I'm worried that I'm forgetting my brother. Whenever I try to find a memory of him, my mind goes mute, like I'm back in 7th grade, staring at a quiz question I know I know but can't for the life of me answer. So I'm sending out an open call for any and all Kyle stories. Things he did, things you heard, even stories about him I might have told you in the past. Pictures, too. I want it all.

You can share them here with everyone, or you can send them to me directly.

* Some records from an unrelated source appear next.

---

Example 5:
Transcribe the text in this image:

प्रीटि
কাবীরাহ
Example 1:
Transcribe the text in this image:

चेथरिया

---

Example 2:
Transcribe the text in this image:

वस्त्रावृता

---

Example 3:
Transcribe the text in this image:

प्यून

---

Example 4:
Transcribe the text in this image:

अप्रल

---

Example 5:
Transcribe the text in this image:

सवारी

Nothing's too big or too small. Really.

4 comments:

c. g. said...

Though you probably don't remember, you were so excited about your baby brother. You came with me to my ultrasound visits and heard his heartbeat. You were adoring of him from the first. You didn't exhibit any of the expected jealousy (of course, we had read "Welcoming Your Second Child" and used all kinds of tactics. For example "Kyle's" gift to you, when we arrived home, was a baby doll, so you'd have a baby too.) and were very gentle and loving and helpful. That sweet loving sister in the picture? That was exactly how it was.

didi979 said...

I remember when you guys were probably 15 and 18 and you visited and the two of you, Devon & Siena and me went to the amusement park. Ky didn't really want to go on the ride, he was pretty hesitant, but he hung with me and was very sweet. On the way home you all had a chinese fire drill at a stop signal and then played "the penis game" on the way home on 91. I remember that my jaws actually got sore from laughing so much. And then when your dad arrived to take you both to New York, I told him what a great time we had, including the penis game and he blushed . . . well, sort of!

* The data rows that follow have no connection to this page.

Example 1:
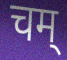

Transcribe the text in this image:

चम्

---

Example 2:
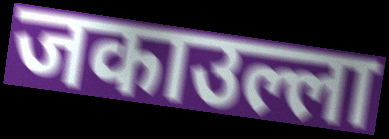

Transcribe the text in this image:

जकाउल्ला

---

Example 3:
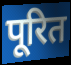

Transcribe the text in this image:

पूरित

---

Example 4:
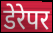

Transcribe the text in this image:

डेरेपर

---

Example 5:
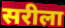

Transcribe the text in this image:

सरीला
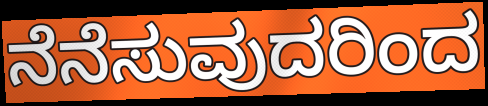
ನೆನೆಸುವುದರಿಂದ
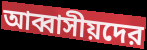
আব্বাসীয়দের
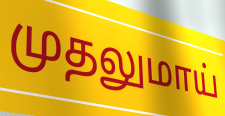
முதலுமாய்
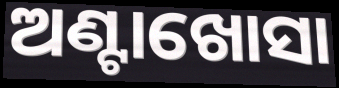
ଅଣ୍ଟାଖୋସା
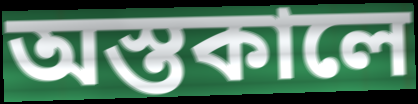
অস্তকালে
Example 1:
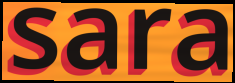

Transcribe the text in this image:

sara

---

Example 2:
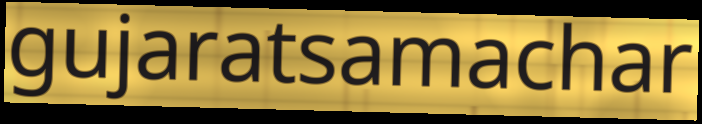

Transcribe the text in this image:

gujaratsamachar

it was always tons of fun to have all of you together. Another time when you both visited with your mom we watched a lot of really great movies and that was lots of fun too.

Anonymous said...

Mir, I will write some things for you but it is hard so it may take some time. I can't type or spell so writing is very time consuming for me.

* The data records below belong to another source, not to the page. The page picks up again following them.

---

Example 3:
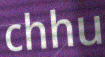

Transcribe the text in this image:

chhu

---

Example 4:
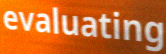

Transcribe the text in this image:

evaluating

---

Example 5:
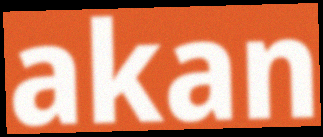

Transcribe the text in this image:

akan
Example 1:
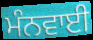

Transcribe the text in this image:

ਮੰਨਵਾਈ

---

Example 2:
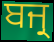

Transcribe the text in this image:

ਬਜ੍ਰ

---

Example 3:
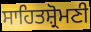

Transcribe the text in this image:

ਸਾਹਿਤਸ਼੍ਰੋਮਣੀ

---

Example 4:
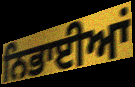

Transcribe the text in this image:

ਨਿਭਾਈਆਂ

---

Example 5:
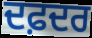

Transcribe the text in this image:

ਦਫ਼ਦਰ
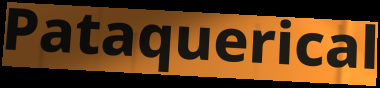
Pataquerical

I start to think of Kyle and then I feel so sad that I will never see him again - I next move beyond my selfish thoughts and think of my sister and get even sadder because I don't think I could live if I lost Rhea (but I know I would). My sister has always been the happy one - I have been the sad member of the family . Having my big sister sad is not something I know how to deal with.

When my mind turns to you I want to pull my knees up to my stomach in a fetal position to somehow ease the pain but it does not work. I think about what it would be like to loose one of my own brothers and I can't even breath.

So I get busy doing something to take my mind away and before I am ready this cycle starts again.....

Lunafly said...

I remember one summer, more than 10 years ago, when you came up with your mom and Kyle to NH. Ky couldn't wait to go fishing. Finaly when he caught something my dad made sure he was all set to take the fish off of the hook. He said yes, and without skipping a beat pulled out a pair of latex gloves. It was hysterical to me, but practical to him. City mouse and country mouse, that was us.